In der Neutorgasse, dort, wo kürzlich noch ein Franzose Produkte aus seiner Heimat verkaufte (in die er nun zurückgekehrt ist), eröffnet nach Ostern Das Gramm: Vom Müsli bis zum Bier zapft man sich hier alles in Wunschmenge in Gläser und Flaschen. Sie habe ihre Abschlussarbeit über Abfallwirtschaft geschrieben, sagt Umweltsystemwissenschaftlerin Sarah Reindl, die das Gramm zusammen mit Verena Kassar gegründet hat, und sei dabei durchaus zum Nachdenken gekommen, vor allem, was Plastik betrifft. „Die Grenzwerte für Chemikalien sind für recyceltes Plastik etwa strenger als für neues.“

Obwohl sich all die Geschäfte in den Details unterscheiden, ist ihnen doch gemeinsam, dass sie Verpackung vermeiden wollen und auch einen kleinen gastronomischen Betrieb angehängt haben, in dem die eigenen Produkte etwa zu Mittagessen, Snacks oder Eingekochtem verwertet werden, bevor sie verderben.

__ZU ERLEDIGEN__:
**a.** Gib aus dem Text über verpackungsfreie Läden alles von „Obwohl sich all“ bis hinunter zu „bevor sie verderben.“ Wort für Wort aus.
**b.** Warum haben die Läden laut dem Text über verpackungsfreie Läden einen kleinen Gastrobetrieb angehängt?

__ANGEZEIGTE DATEN__:
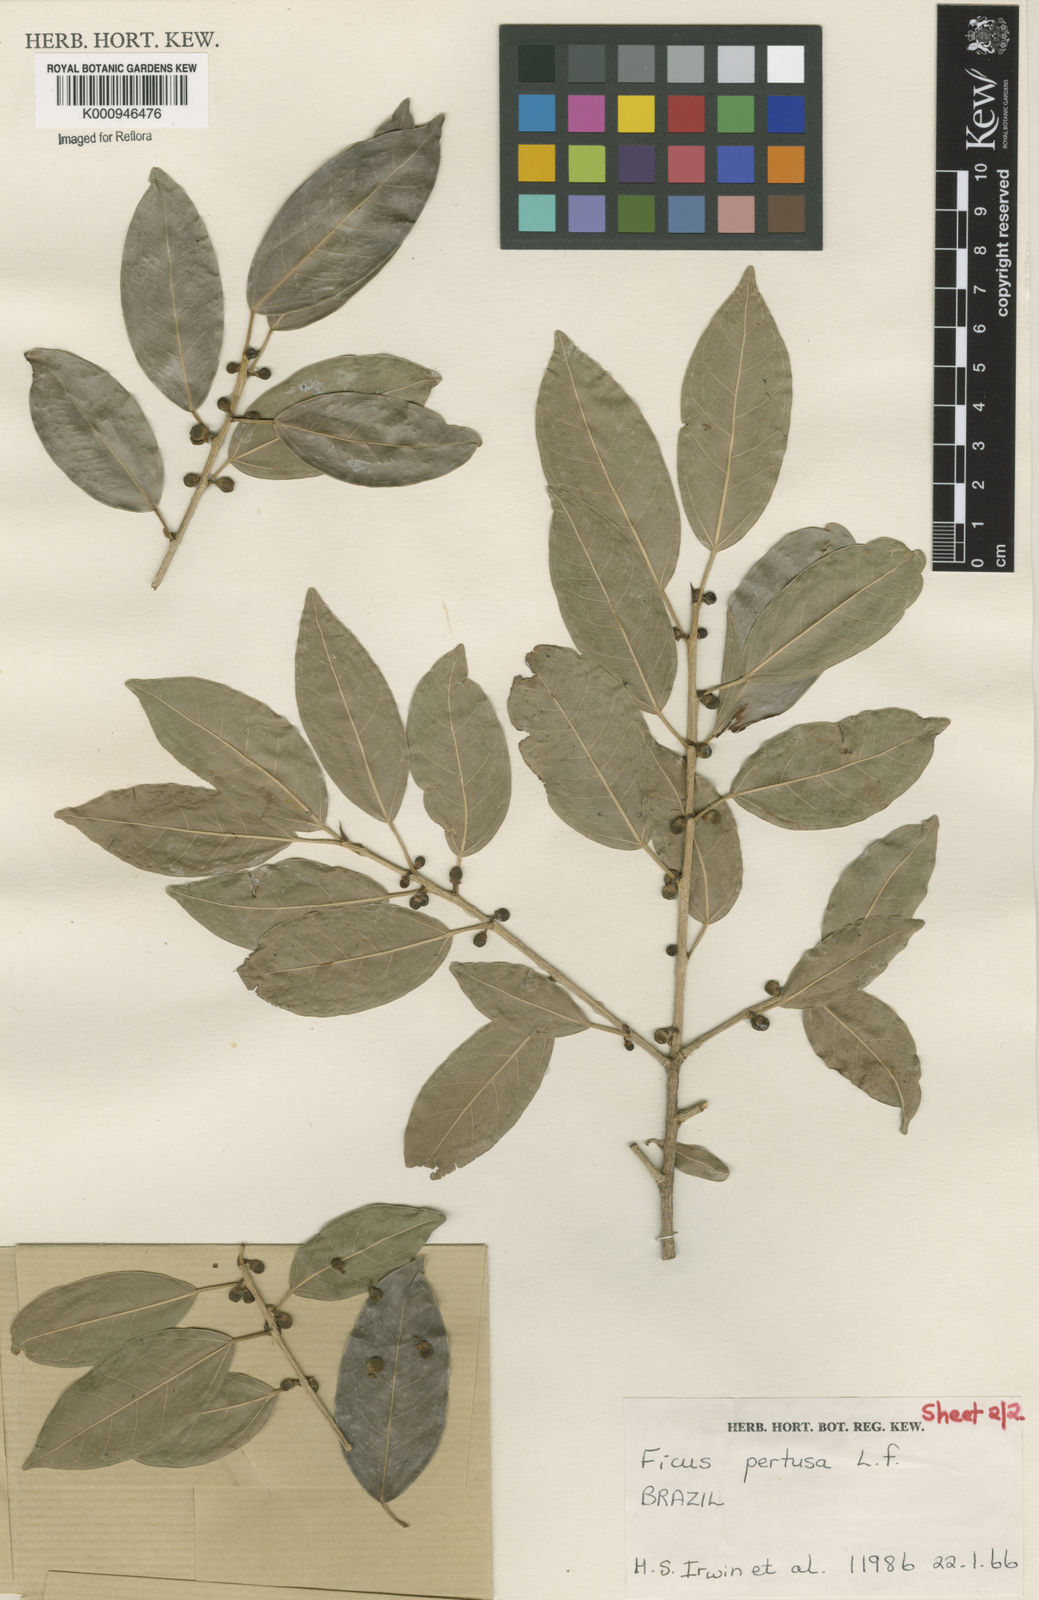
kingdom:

__GELÖSTE AUFGABEN__:
**a.**
Obwohl sich all die Geschäfte in den Details unterscheiden, ist ihnen doch gemeinsam, dass sie Verpackung vermeiden wollen und auch einen kleinen gastronomischen Betrieb angehängt haben, in dem die eigenen Produkte etwa zu Mittagessen, Snacks oder Eingekochtem verwertet werden, bevor sie verderben.

**b.** Dort werden die eigenen Produkte verwertet, bevor sie verderben. Daraus entstehen zum Beispiel Mittagessen, Snacks oder Eingekochtes.